Pack amp hours = parallel cells × cell amp hour capacity.
Nominal pack energy = pack voltage × pack amp hours.
Usable energy = nominal energy × depth of discharge × battery health × temperature factor × reserve factor.
Rolling power = Crr × mass × gravity × speed.
Aerodynamic power = 0.5 × air density × CdA × air speed³.
Grade power = mass × gravity × speed × grade decimal.
Range = usable watt hours ÷ watt hours per kilometer.
How to Use This Calculator
Choose metric or imperial units first. Enter the battery layout, cell voltage, and cell capacity. Add depth of discharge, battery health, temperature loss, and reserve. Then enter rider weight, board weight, average speed, grade, wind, tire drag, and drag area. Leave measured Wh/km at zero for physics mode. Enter a real ride log value when you want measured mode. Press calculate. The result appears above the form.
Advanced Battery Range Planning
Range Is Not Fixed
An electric skateboard range estimate is not a fixed number. It changes with battery size, rider mass, route slope, wind, tire drag, and riding style. This calculator uses pack watt hours and road load to give a practical estimate. It also separates battery capacity from energy demand. That makes each result easier to review.
Why Real Range Changes
A board with the same battery may ride far in calm streets. It may drain fast on hills, rough pavement, or repeated starts. Higher speed raises air drag quickly. Extra rider weight raises rolling and climbing power. Cold cells and old cells also reduce usable energy. For that reason, the tool includes derate fields for temperature, age, reserve, and stop start riding.
Electrical Inputs Matter
Series cells set pack voltage. Parallel cells set amp hour capacity. Cell voltage and cell capacity complete the energy estimate. The calculator multiplies these values to estimate watt hours. Then it removes the unusable portion with depth of discharge and reserve settings. It also estimates average current and C rate. These values help compare the load against pack capability.
Road Load Method
The physics mode estimates rolling resistance, aerodynamic drag, grade power, and accessory draw. A measured watt hour per kilometer value can override the model. That option is useful when you have ride logs from a smart controller. You can enter your own real consumption and still test battery aging, cold weather, or reserve changes.
Using The Result
The final range is shown in kilometers and miles. Ride time is based on average speed. Average power, pack voltage, current draw, and C rate appear with the range. Use these numbers as planning values, not promises. Real routes include braking, surface changes, wind gusts, battery sag, and traffic stops. Keep a safety reserve for returning home. Save the CSV or PDF result when comparing wheel sizes, gear ratios, packs, or commute routes.
Safety Note
Never plan a ride to empty. Lithium packs can sag under hard acceleration. Voltage sag may trigger cutoffs before every watt hour is used. Carry a charger for unknown trips. Check pack temperature after steep climbs. Retest consumption often after changing wheels, pulleys, tires, enclosure weight, or motor settings.
FAQs
What is Wh/km?
Wh/km means watt hours used per kilometer. Lower values mean better efficiency. Electric skateboards often use more energy at higher speed, on hills, with heavy riders, or with soft tires.
Can I use measured Wh/km?
Yes. Enter your ride log value in the measured override field. The calculator will use that value instead of the physics road load estimate.

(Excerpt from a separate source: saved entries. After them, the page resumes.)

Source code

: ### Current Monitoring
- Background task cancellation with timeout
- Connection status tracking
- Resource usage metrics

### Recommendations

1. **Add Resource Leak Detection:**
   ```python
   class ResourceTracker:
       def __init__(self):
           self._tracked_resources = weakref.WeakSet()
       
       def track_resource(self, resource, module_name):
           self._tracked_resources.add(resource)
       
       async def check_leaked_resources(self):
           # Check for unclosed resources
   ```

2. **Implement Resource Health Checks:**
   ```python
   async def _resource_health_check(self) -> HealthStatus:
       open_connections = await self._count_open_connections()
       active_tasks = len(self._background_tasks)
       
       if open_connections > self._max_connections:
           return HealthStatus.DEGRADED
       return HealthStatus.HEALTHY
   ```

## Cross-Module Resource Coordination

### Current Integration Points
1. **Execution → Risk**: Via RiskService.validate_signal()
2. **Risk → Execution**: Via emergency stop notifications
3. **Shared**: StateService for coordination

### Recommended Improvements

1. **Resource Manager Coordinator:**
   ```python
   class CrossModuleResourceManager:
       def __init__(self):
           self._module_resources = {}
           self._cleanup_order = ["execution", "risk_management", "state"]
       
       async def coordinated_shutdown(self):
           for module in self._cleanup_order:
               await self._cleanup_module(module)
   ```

Why does range drop at high speed?
Air drag rises very fast as speed increases. A small speed increase can add large power demand, especially with a standing rider and headwind.
What reserve should I use?
A 10% to 20% reserve is useful for daily rides. Use more reserve for cold weather, hills, unknown routes, or older battery packs.
What does battery health mean?
Battery health estimates remaining capacity after aging. A new pack may be near 100%. An older pack may hold less energy and sag more under load.
Does regenerative braking increase range?
It can help on downhill sections and repeated braking. It rarely recovers all climbing energy. The calculator models partial recovery through the regen efficiency field.
What is a good C rate?
A lower average C rate is easier on cells. High C rate means more current stress, more heat, and more voltage sag during acceleration.
Why are real results different?
Real rides include wind gusts, pavement changes, tire pressure, braking, traffic, battery sag, and temperature shifts. Treat the result as a planning estimate.